Im niedersächsischen Lauenförde ist man über den radioaktiven Fund eines Arbeitslosen beunruhigt. 110 Gramm angereichertes Uran hatte Hermann F. in seinem Besitz. Woher, darüber schweigt er sich aus.

Lauenförde - Eine derart bizarre Geschichte haben sie im niedersächsischen Lauenförde wohl noch nie erlebt. Ein 45-jähriger ungelernter Arbeitsloser sorgt bundesweit für Schlagzeilen, weil er 110 Gramm angereichertes Uran in seinen Besitz gebracht hat - wohl schon vor vielen Jahren.
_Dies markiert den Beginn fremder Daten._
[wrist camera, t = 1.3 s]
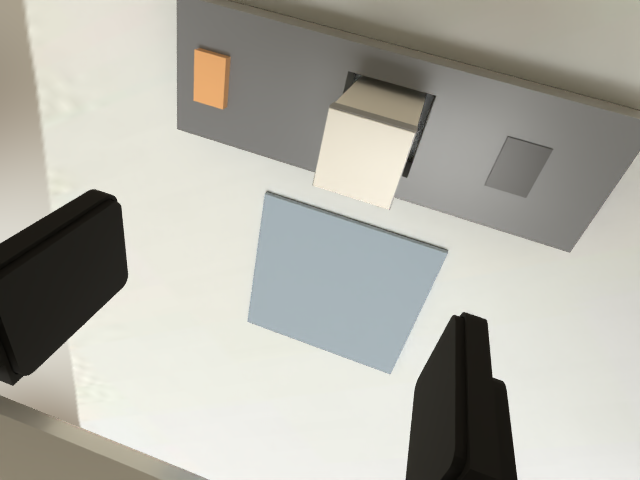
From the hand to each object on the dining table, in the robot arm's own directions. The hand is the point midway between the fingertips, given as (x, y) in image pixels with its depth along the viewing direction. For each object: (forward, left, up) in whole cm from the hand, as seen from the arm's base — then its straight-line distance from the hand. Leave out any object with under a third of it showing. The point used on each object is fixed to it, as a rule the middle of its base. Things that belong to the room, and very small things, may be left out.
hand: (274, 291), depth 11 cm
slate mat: (0, +15, -18) cm, 24 cm away
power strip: (0, 0, -18) cm, 18 cm away
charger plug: (0, 0, -18) cm, 18 cm away
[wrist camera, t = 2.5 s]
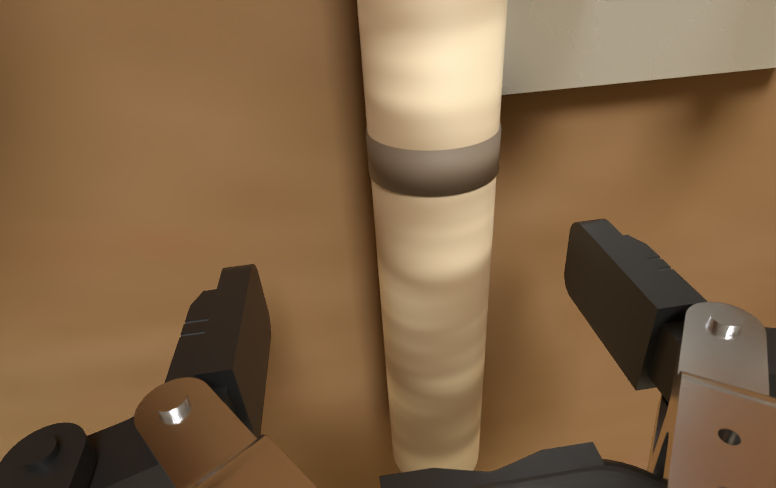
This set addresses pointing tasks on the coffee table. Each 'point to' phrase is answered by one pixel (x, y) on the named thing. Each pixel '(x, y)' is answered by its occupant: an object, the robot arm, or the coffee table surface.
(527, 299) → the coffee table surface
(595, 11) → the white peg stand
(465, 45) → the dowel
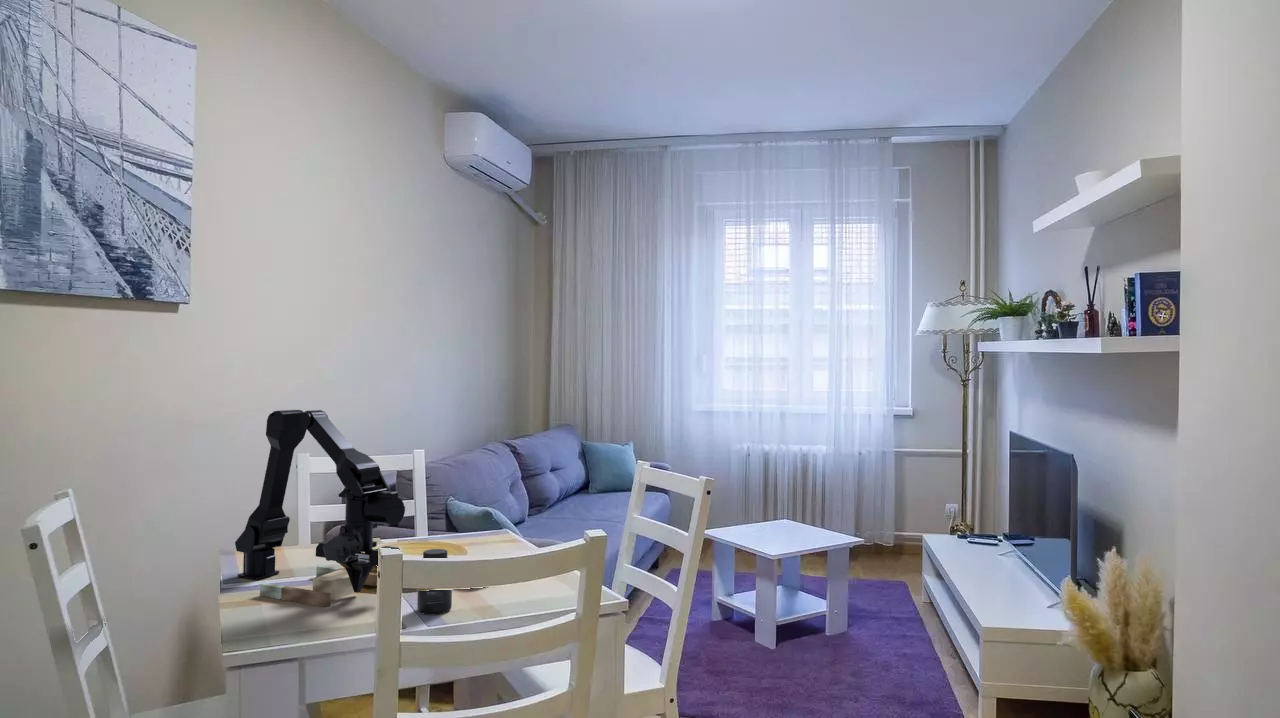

Wann genau und woher er das radioaktive Material besorgt hat, will Hermann F. den neugierigen Reportern nicht verraten. "Das sage ich dem 'Spiegel' exklusiv", lässt er ein wenig stolz durchblicken.

Vor einer Woche kamen Mitarbeiter des niedersächsischen Umweltministeriums in das 2500-Seelen-Nest im Solling am Dreiländereck von Nordrhein-Westfalen, Hessen und Niedersachsen. Und fingen an in Hermann F.s Garten zu graben. Genauer gesagt, im Garten seiner Eltern, denn der 45-Jährige wohnt noch bei Vater und Mutter. Dort fanden sie in einem Stahlzylinder 14 so genannte Pellets Uran, kleine Kügelchen des angereicherten radioaktiven Schwermetalls. Nach ersten Laboruntersuchungen handelt es sich um angereichertes Material, wie es in Atomkraftwerken oder Wiederaufbereitungsanlagen verwendet wird.

Nur ein Wichtigtuer?

Irgendwie erleichtert wirkt Hermann F. nun, weil das Uran endlich weg ist. Denn es hatte gedauert, bis sein Brief an Bundeskanzlerin Angela Merkel (CDU), die er darin höchstpersönlich über den Fund informieren wollte, über Umwege schließlich bei den Behörden in Hannover landete. Bereits Jahre zuvor soll er die Polizei über den Fund informiert und in ein Waldstück geführt haben. Doch die Beamten fanden nichts. Im Dorf vermuten manche, dass F. ein Wichtigteuer sei.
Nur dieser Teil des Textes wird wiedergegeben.